**Task item**
From the data below, repeat exactly the lines from the line with "48. Sec 153" to the line with "51. Sec 194BA", both included.

**Source material**

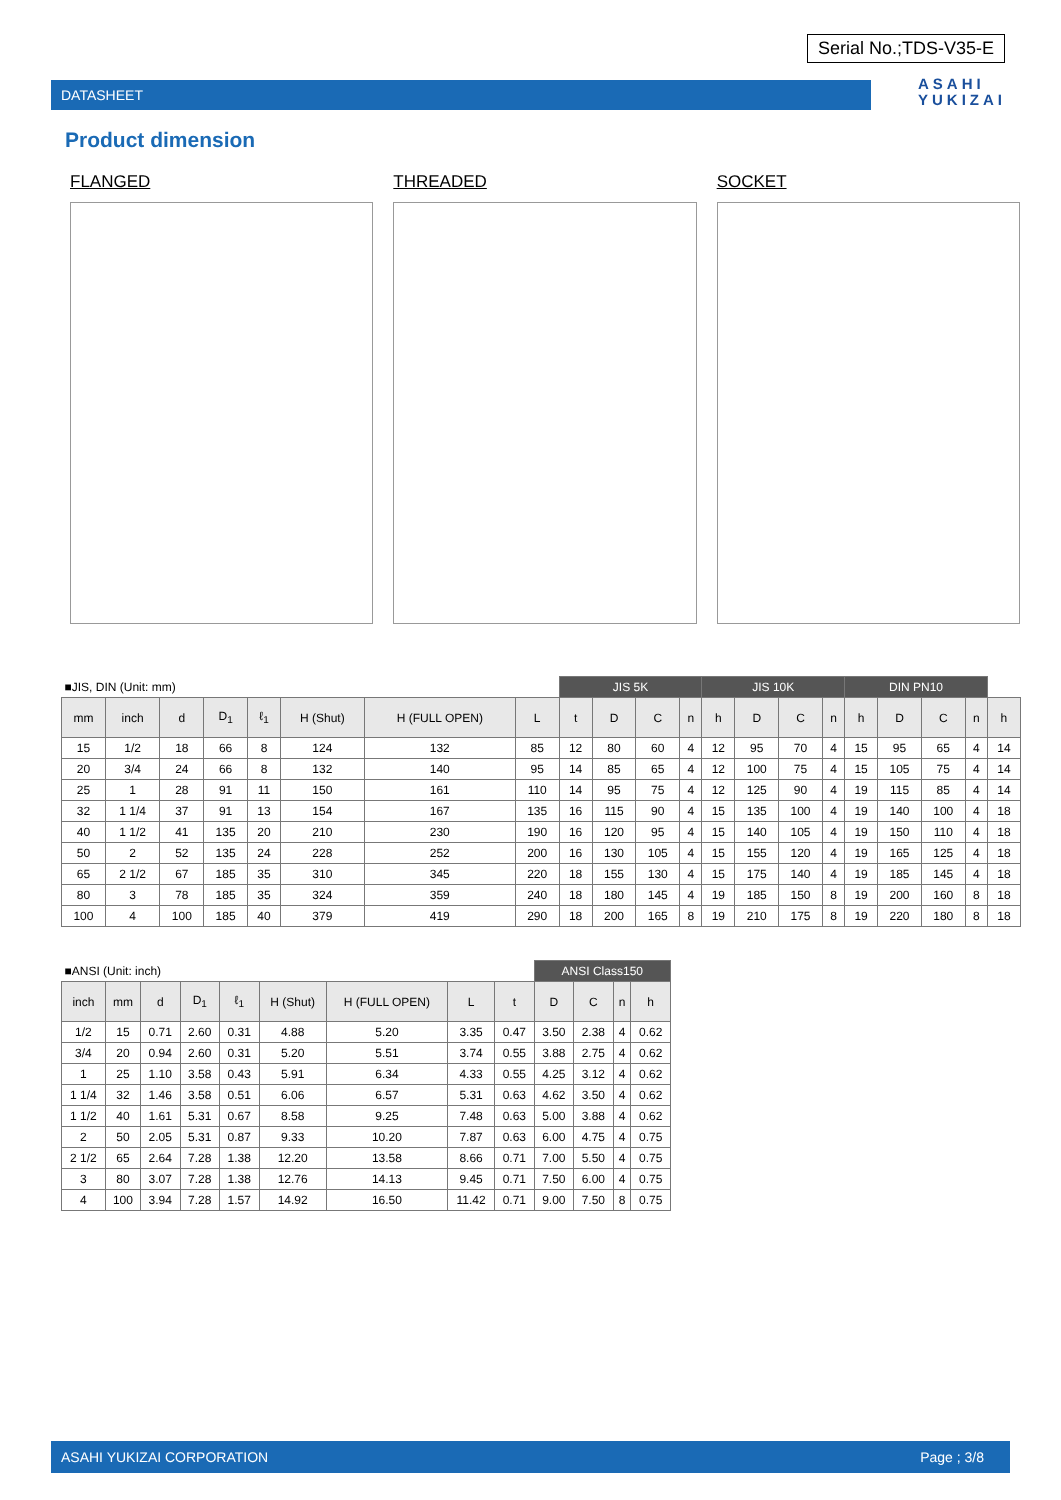Serial No.;TDS-V35-E
DATASHEET
ASAHI
YUKIZAI
Product dimension
FLANGED THREADED SOCKET
| ■JIS, DIN (Unit: mm) | | | | | | | | JIS 5K | | | | JIS 10K | | | | DIN PN10 | | | | |
| mm | inch | d | D<sub>1</sub> | ℓ<sub>1</sub> | H (Shut) | H (FULL OPEN) | L | t | D | C | n | h | D | C | n | h | D | C | n | h |
| 15 | 1/2 | 18 | 66 | 8 | 124 | 132 | 85 | 12 | 80 | 60 | 4 | 12 | 95 | 70 | 4 | 15 | 95 | 65 | 4 | 14 |
| 20 | 3/4 | 24 | 66 | 8 | 132 | 140 | 95 | 14 | 85 | 65 | 4 | 12 | 100 | 75 | 4 | 15 | 105 | 75 | 4 | 14 |
| 25 | 1 | 28 | 91 | 11 | 150 | 161 | 110 | 14 | 95 | 75 | 4 | 12 | 125 | 90 | 4 | 19 | 115 | 85 | 4 | 14 |
| 32 | 1 1/4 | 37 | 91 | 13 | 154 | 167 | 135 | 16 | 115 | 90 | 4 | 15 | 135 | 100 | 4 | 19 | 140 | 100 | 4 | 18 |
| 40 | 1 1/2 | 41 | 135 | 20 | 210 | 230 | 190 | 16 | 120 | 95 | 4 | 15 | 140 | 105 | 4 | 19 | 150 | 110 | 4 | 18 |
| 50 | 2 | 52 | 135 | 24 | 228 | 252 | 200 | 16 | 130 | 105 | 4 | 15 | 155 | 120 | 4 | 19 | 165 | 125 | 4 | 18 |
| 65 | 2 1/2 | 67 | 185 | 35 | 310 | 345 | 220 | 18 | 155 | 130 | 4 | 15 | 175 | 140 | 4 | 19 | 185 | 145 | 4 | 18 |
| 80 | 3 | 78 | 185 | 35 | 324 | 359 | 240 | 18 | 180 | 145 | 4 | 19 | 185 | 150 | 8 | 19 | 200 | 160 | 8 | 18 |
| 100 | 4 | 100 | 185 | 40 | 379 | 419 | 290 | 18 | 200 | 165 | 8 | 19 | 210 | 175 | 8 | 19 | 220 | 180 | 8 | 18 |
| ■ANSI (Unit: inch) | | | | | | | | | ANSI Class150 | | | |
| inch | mm | d | D<sub>1</sub> | ℓ<sub>1</sub> | H (Shut) | H (FULL OPEN) | L | t | D | C | n | h |
| 1/2 | 15 | 0.71 | 2.60 | 0.31 | 4.88 | 5.20 | 3.35 | 0.47 | 3.50 | 2.38 | 4 | 0.62 |
| 3/4 | 20 | 0.94 | 2.60 | 0.31 | 5.20 | 5.51 | 3.74 | 0.55 | 3.88 | 2.75 | 4 | 0.62 |
| 1 | 25 | 1.10 | 3.58 | 0.43 | 5.91 | 6.34 | 4.33 | 0.55 | 4.25 | 3.12 | 4 | 0.62 |
| 1 1/4 | 32 | 1.46 | 3.58 | 0.51 | 6.06 | 6.57 | 5.31 | 0.63 | 4.62 | 3.50 | 4 | 0.62 |
| 1 1/2 | 40 | 1.61 | 5.31 | 0.67 | 8.58 | 9.25 | 7.48 | 0.63 | 5.00 | 3.88 | 4 | 0.62 |
| 2 | 50 | 2.05 | 5.31 | 0.87 | 9.33 | 10.20 | 7.87 | 0.63 | 6.00 | 4.75 | 4 | 0.75 |
| 2 1/2 | 65 | 2.64 | 7.28 | 1.38 | 12.20 | 13.58 | 8.66 | 0.71 | 7.00 | 5.50 | 4 | 0.75 |
| 3 | 80 | 3.07 | 7.28 | 1.38 | 12.76 | 14.13 | 9.45 | 0.71 | 7.50 | 6.00 | 4 | 0.75 |
| 4 | 100 | 3.94 | 7.28 | 1.57 | 14.92 | 16.50 | 11.42 | 0.71 | 9.00 | 7.50 | 8 | 0.75 |
ASAHI YUKIZAI CORPORATION Page ; 3/8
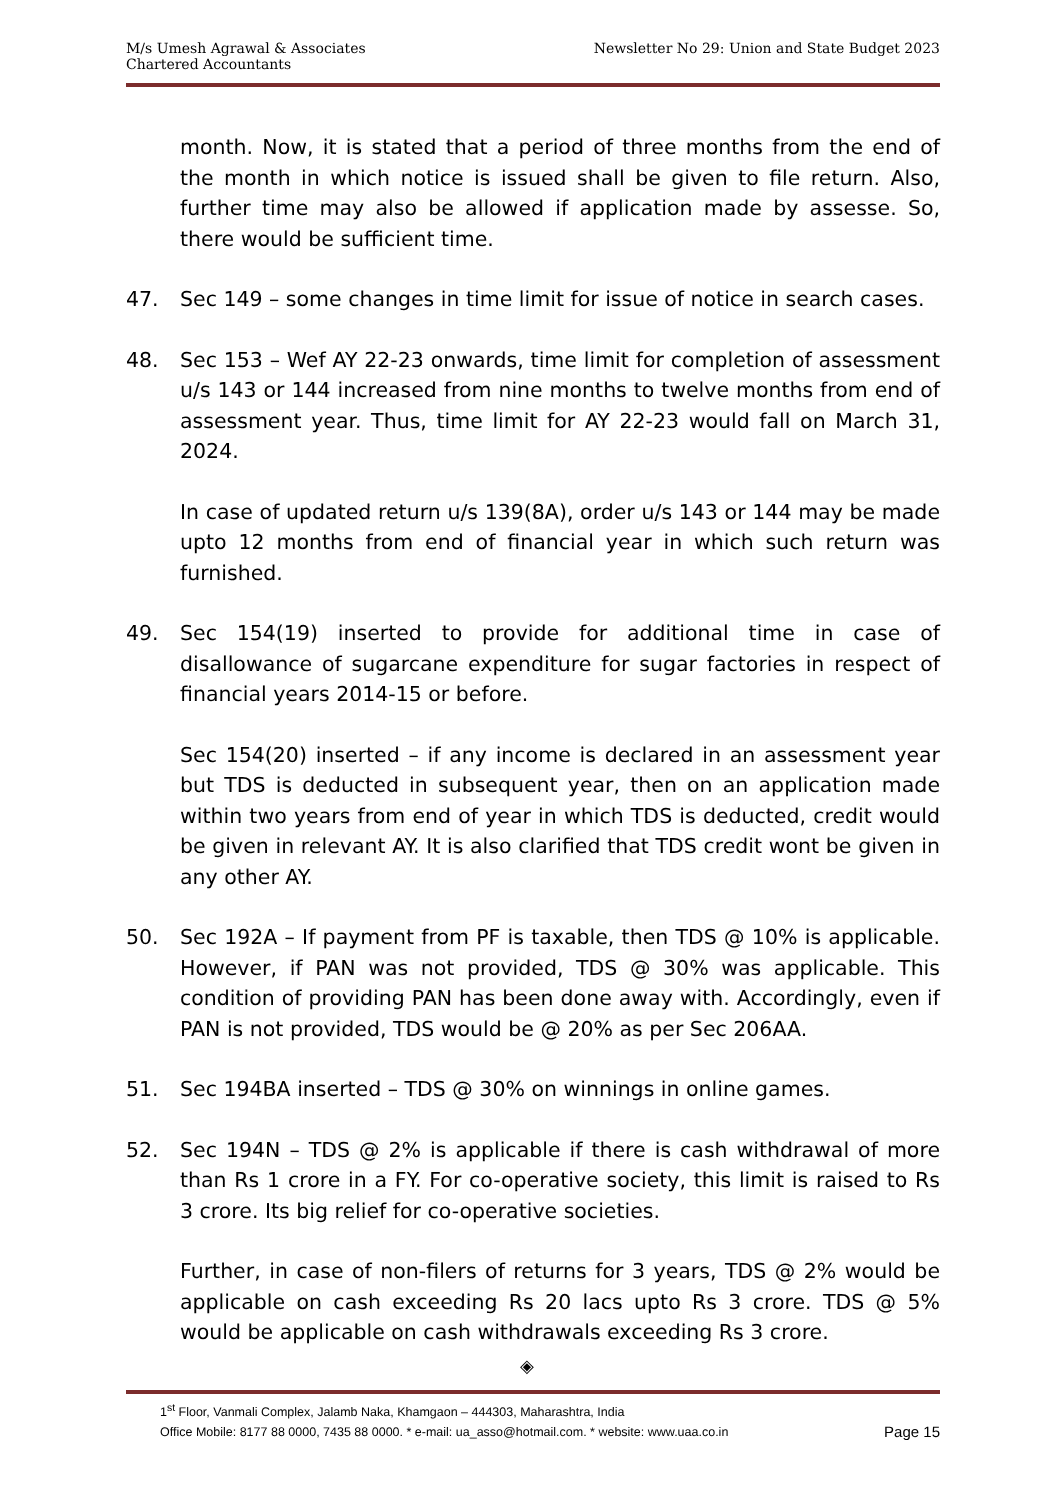M/s Umesh Agrawal & Associates
Chartered Accountants
Newsletter No 29: Union and State Budget 2023
month. Now, it is stated that a period of three months from the end of the month in which notice is issued shall be given to file return. Also, further time may also be allowed if application made by assesse. So, there would be sufficient time.
47. Sec 149 – some changes in time limit for issue of notice in search cases.
48. Sec 153 – Wef AY 22-23 onwards, time limit for completion of assessment u/s 143 or 144 increased from nine months to twelve months from end of assessment year. Thus, time limit for AY 22-23 would fall on March 31, 2024.
In case of updated return u/s 139(8A), order u/s 143 or 144 may be made upto 12 months from end of financial year in which such return was furnished.
49. Sec 154(19) inserted to provide for additional time in case of disallowance of sugarcane expenditure for sugar factories in respect of financial years 2014-15 or before.
Sec 154(20) inserted – if any income is declared in an assessment year but TDS is deducted in subsequent year, then on an application made within two years from end of year in which TDS is deducted, credit would be given in relevant AY. It is also clarified that TDS credit wont be given in any other AY.
50. Sec 192A – If payment from PF is taxable, then TDS @ 10% is applicable. However, if PAN was not provided, TDS @ 30% was applicable. This condition of providing PAN has been done away with. Accordingly, even if PAN is not provided, TDS would be @ 20% as per Sec 206AA.
51. Sec 194BA inserted – TDS @ 30% on winnings in online games.
52. Sec 194N – TDS @ 2% is applicable if there is cash withdrawal of more than Rs 1 crore in a FY. For co-operative society, this limit is raised to Rs 3 crore. Its big relief for co-operative societies.
Further, in case of non-filers of returns for 3 years, TDS @ 2% would be applicable on cash exceeding Rs 20 lacs upto Rs 3 crore. TDS @ 5% would be applicable on cash withdrawals exceeding Rs 3 crore.
◈
1<sup>st</sup> Floor, Vanmali Complex, Jalamb Naka, Khamgaon – 444303, Maharashtra, India
Office Mobile: 8177 88 0000, 7435 88 0000. * e-mail: ua_asso@hotmail.com. * website: www.uaa.co.in Page 15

**Exercise answer**
48. Sec 153 – Wef AY 22-23 onwards, time limit for completion of assessment u/s 143 or 144 increased from nine months to twelve months from end of assessment year. Thus, time limit for AY 22-23 would fall on March 31, 2024.
In case of updated return u/s 139(8A), order u/s 143 or 144 may be made upto 12 months from end of financial year in which such return was furnished.
49. Sec 154(19) inserted to provide for additional time in case of disallowance of sugarcane expenditure for sugar factories in respect of financial years 2014-15 or before.
Sec 154(20) inserted – if any income is declared in an assessment year but TDS is deducted in subsequent year, then on an application made within two years from end of year in which TDS is deducted, credit would be given in relevant AY. It is also clarified that TDS credit wont be given in any other AY.
50. Sec 192A – If payment from PF is taxable, then TDS @ 10% is applicable. However, if PAN was not provided, TDS @ 30% was applicable. This condition of providing PAN has been done away with. Accordingly, even if PAN is not provided, TDS would be @ 20% as per Sec 206AA.
51. Sec 194BA inserted – TDS @ 30% on winnings in online games.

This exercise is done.